I took the empty plate off her lap and scooped her into my arms with a squeak of surprise. “Come on, Superwoman. You’ve had your carbs, now you’re going to sleep.”
* * *
As desperate as I’d been for a little morning makeout session, possibly resulting in Grace writhing all over me again, she definitely hadn’t been game for that this morning.

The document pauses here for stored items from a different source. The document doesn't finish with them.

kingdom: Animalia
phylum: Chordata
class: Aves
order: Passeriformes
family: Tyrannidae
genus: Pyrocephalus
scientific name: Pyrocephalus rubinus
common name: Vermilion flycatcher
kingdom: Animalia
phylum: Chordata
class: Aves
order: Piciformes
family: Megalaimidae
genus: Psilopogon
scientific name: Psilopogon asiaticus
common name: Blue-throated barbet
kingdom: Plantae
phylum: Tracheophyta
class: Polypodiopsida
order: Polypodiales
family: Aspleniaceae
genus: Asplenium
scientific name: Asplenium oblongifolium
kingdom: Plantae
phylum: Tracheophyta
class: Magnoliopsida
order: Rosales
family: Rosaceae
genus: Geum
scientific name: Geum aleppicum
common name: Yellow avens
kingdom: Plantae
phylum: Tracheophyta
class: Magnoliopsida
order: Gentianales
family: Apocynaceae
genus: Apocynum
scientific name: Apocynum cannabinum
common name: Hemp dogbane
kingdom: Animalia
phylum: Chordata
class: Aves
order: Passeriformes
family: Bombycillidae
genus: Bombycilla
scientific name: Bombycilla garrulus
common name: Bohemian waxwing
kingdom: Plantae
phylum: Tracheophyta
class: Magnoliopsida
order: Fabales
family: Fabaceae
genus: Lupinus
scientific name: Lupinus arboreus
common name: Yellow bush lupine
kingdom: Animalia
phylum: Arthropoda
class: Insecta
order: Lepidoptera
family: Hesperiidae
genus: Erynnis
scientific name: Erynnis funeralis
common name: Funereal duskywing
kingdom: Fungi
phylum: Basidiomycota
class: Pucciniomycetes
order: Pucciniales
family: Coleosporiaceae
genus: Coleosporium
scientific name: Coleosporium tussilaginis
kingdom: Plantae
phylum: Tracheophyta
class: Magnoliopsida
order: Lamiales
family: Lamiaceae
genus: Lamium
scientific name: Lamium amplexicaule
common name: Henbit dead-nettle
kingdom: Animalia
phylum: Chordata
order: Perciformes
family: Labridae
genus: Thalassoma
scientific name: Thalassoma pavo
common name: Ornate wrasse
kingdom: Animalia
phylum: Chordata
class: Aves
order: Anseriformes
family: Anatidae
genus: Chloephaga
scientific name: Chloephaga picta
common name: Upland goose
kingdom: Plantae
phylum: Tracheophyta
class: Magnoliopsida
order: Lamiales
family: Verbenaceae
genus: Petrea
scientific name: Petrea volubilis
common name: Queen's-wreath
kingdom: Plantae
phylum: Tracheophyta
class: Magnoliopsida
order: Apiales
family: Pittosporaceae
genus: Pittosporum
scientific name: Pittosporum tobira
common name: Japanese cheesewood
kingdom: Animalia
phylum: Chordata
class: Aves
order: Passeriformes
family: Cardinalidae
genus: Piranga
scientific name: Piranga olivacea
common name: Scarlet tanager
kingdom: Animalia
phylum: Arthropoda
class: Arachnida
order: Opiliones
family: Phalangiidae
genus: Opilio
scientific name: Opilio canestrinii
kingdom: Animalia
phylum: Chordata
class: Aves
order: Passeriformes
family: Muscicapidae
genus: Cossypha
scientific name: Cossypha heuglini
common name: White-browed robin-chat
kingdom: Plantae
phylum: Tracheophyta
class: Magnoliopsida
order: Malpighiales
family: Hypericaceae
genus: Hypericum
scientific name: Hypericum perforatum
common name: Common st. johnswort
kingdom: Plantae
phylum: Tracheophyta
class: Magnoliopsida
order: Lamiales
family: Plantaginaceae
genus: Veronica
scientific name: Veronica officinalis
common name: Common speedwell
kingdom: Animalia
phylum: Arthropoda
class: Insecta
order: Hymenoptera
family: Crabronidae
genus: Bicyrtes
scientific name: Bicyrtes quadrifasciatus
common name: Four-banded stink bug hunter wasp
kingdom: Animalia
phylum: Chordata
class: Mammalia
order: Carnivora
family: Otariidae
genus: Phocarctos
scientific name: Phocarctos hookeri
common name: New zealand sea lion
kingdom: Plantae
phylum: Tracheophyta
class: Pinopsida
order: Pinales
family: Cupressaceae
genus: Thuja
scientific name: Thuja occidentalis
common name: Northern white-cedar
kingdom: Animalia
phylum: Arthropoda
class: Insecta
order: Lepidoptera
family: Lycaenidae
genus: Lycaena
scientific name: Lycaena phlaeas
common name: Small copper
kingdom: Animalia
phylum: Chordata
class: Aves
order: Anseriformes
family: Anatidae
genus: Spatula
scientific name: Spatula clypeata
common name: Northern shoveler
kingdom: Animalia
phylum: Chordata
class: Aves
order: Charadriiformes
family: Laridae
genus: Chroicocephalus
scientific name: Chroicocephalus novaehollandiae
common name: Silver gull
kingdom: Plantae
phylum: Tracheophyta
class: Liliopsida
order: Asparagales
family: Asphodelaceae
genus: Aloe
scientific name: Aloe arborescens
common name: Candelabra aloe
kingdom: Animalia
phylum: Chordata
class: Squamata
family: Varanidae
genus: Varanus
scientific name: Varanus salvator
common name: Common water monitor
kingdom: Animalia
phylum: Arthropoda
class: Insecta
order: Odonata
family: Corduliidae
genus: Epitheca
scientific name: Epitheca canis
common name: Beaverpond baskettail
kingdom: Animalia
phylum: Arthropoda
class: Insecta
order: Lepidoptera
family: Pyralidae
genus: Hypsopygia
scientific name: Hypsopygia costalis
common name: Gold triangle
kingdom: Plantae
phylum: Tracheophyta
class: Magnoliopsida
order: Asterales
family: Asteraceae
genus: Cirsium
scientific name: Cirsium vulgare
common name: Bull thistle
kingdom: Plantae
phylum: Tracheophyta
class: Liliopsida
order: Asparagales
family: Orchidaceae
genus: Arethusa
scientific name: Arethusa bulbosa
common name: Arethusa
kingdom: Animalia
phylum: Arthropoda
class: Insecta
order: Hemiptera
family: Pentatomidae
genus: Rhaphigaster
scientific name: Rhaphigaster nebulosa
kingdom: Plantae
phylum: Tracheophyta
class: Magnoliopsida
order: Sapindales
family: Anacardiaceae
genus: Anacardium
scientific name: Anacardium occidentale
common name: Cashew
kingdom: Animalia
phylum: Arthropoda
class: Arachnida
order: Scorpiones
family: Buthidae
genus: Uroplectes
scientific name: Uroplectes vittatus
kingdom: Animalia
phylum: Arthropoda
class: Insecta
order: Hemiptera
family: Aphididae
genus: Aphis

She’d slept like the dead—which meant I’d spent hours awake just staring at her like a lunatic to make sure she was still breathing—and when she’d woken up, she’d still seemed pretty groggy.
Plus, her eye was still all purple and swollen, which didn’t help. Maybe I’d ask through the grapevine how thoroughly that little worm was punished because I wouldn’t mind taking a few cracks at him myself, and I generally wasn’t a violent guy. Not my bloodline.
I could hear Grace on the phone in the living room with her boss while I attempted to silently make coffee in the kitchen. I wasn’t eavesdropping per se , but it was a small house…
“I know it’s very inconvenient for you—” Grace stopped abruptly again, as she had the entire five-minute conversation. I already hated her boss. Grace had been hesitant to talk about her, and I was pretty sure this was why. They definitely weren’t treating her right.
Contemplating a future with Grace seemed like a smart way to torture myself, but if I could really keep her, if we could find a way to live a normal life together… Firstly, I’d do whatever I had to do to make that happen. Secondly, I’d encourage her to find an employer that actually valued her.
Thirdly, I’d give her an orgasm last thing each night and first thing each morning.
“I absolutely will be there on Monday—”
I padded out of the kitchen silently, only to find Grace frowning down at the phone in her hand. “She hung up on me.”
“Does she always act like that when you take a day off?” I asked, handing Grace a coffee that was ninety percent hazelnut creamer.
“I’ve never taken a day off,” Grace replied, shooting me a grateful smile. “We don’t get sick. Overusing my gift would be the only reason to take a personal day.”
“Overusing your gift is a great reason for a personal day.”
“I highly doubt my mother will agree,” Grace replied wryly. “Family dinner is going to be a nightmare.”
“It’s a few hours away,” I said with a shrug. “I vote we see how many of your favorite teen romance movies we can watch until then.”